Quite an assignment I have: “Write about drug math conversationally. Keep it light. Don’t make it sound like a lecture.”
Light? Conversational? What was I thinking when I suggested that? How informally can I present such a dry, technical topic that many paramedics find scarier than breech births?
If you’re nervous about milligrams and kilograms, you’re not alone. Four studies published since 2000 portray paramedics’ drug math proficiency as frighteningly low.1,2 During one experiment in a simulated high-stress environment, “advanced paramedics” scored only 61% on a series of calculations.1 That’s the good news; less experienced medics averaged not quite 40%.
It gets worse. Only 3 of 47 paramedics from two U.S. sites were able to solve more than 7 of 10 drug problems correctly.2 The mean was 3 of 10. In North Carolina, 109 medics averaged 51% on a 10-question math test—with calculators and unlimited time.1 Researchers Kathryn Eastwood, Malcolm Boyle and Brett Williams speculated that “pressure” was a “major factor” in the above results. However, none of those studies involved actual patients. Practical exams are stressful, but more than real calls? I don’t think so.
I blame technology and our school systems for two generations of practitioners with mediocre math skills. I think we started to devalue manual number crunching in the early 1970s, as first calculators, then computers, made mental arithmetic—a major component of my primary education—seem as outdated as iceboxes. Most paramedics know that even high-tech devices don’t tell us how to frame drug math problems.
My job is to help you make sense of that process by beginning with a review of terminology, adding arithmetic, then focusing on the simplest ways I know to handle drug math in the field.
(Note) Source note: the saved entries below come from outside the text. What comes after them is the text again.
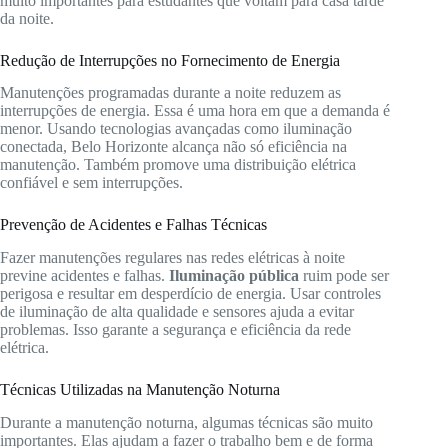
muito importantes para estudantes que voltam para casa tarde
da noite.
Redução de Interrupções no Fornecimento de Energia
Manutenções programadas durante a noite reduzem as
interrupções de energia. Essa é uma hora em que a demanda é
menor. Usando tecnologias avançadas como iluminação
conectada, Belo Horizonte alcança não só eficiência na
manutenção. Também promove uma distribuição elétrica
confiável e sem interrupções.
Prevenção de Acidentes e Falhas Técnicas
Fazer manutenções regulares nas redes elétricas à noite
previne acidentes e falhas.
Iluminação pública
ruim pode ser
perigosa e resultar em desperdício de energia. Usar controles
de iluminação de alta qualidade e sensores ajuda a evitar
problemas. Isso garante a segurança e eficiência da rede
elétrica.
Técnicas Utilizadas na Manutenção Noturna
Durante a manutenção noturna, algumas técnicas são muito
importantes. Elas ajudam a fazer o trabalho bem e de forma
What I won’t be doing is preaching gimmicks that work only for very small subsets of real-world problems. For example, I saw a trick for dopamine drips that reads something like, “Take your waist size, divide it by the number of minutes to defrost a strip steak, add 37 if the patient has red hair, etc.” What good are such shortcuts if you have to remember a different one for each med? I’d rather help you polish skills you can use for a variety of calculations.
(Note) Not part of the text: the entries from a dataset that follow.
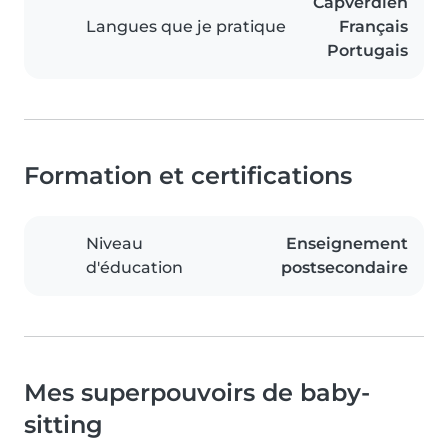
Capverdien
Langues que je pratique
Français
Portugais
Formation et certifications
Niveau
Enseignement
d'éducation
postsecondaire
Mes superpouvoirs de baby-
sitting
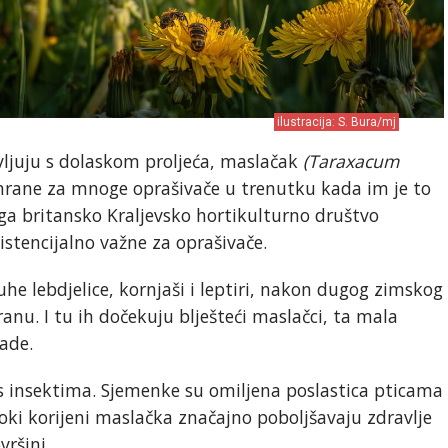
ilustracija: S. Bura/mj
avljuju s dolaskom proljeća, maslačak
(Taraxacum
 hrane za mnoge oprašivače u trenutku kada im je to
ga britansko Kraljevsko hortikulturno društvo
zistencijalno važne za oprašivače.
he lebdjelice, kornjaši i leptiri, nakon dugog zimskog
anu. I tu ih dočekuju blješteći maslačci, ta mala
vade.
 s insektima. Sjemenke su omiljena poslastica pticama
oki korijeni maslačka značajno poboljšavaju zdravlje
vršini.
Memo to the engineers and physicists among you (including you, Dad): I’m going to bend the definitions of some terms and compromise the precision of certain calculations to achieve a balance between simplicity and accuracy that I believe is acceptable when treating anyone except manikins. If it bothers you to see me call the kilogram a unit of weight instead of mass, please keep two things in mind: (1) I’m assuming all patients are treated on Earth, even if they weren’t born here, and (2) I still suffer post-traumatic stress from early-morning physics classes. If you send me e-mails quoting Newton or Einstein about anything more complicated than growing tomatoes, you might push me over the edge.
Let’s begin with some basics:
Weight is the amount of drug we’re giving. Forget about pounds and ounces; almost all doses are in metric units—grams, milligrams and micrograms. Kilograms are used, too—for patient weights. A kilogram equals a thousand grams, a gram is a thousand milligrams, and a milligram has a thousand micrograms—field-friendly multiples of 10 that make our “English” system of grains, ounces, pounds and tons seem primitive. You disagree? Okay, how many grains in an ounce? I’ll give you a hint: It’s not a round number.
The only conversion factor you might need between English and metric weights for drug math is 2.2 pounds per kilogram. Usually we start with the weight of our patient in pounds, then divide by 2.2 to get kilos. Since we’re often guessing people’s weights, and weight-related drug doses are estimates, also, we could drop the decimal point and just divide by two (except during exams!), which is the same as half the pounds. My approximate weight in kilograms is 150 lbs/2, or 75. (If I were cooking for myself, it would be 120 lbs/2.)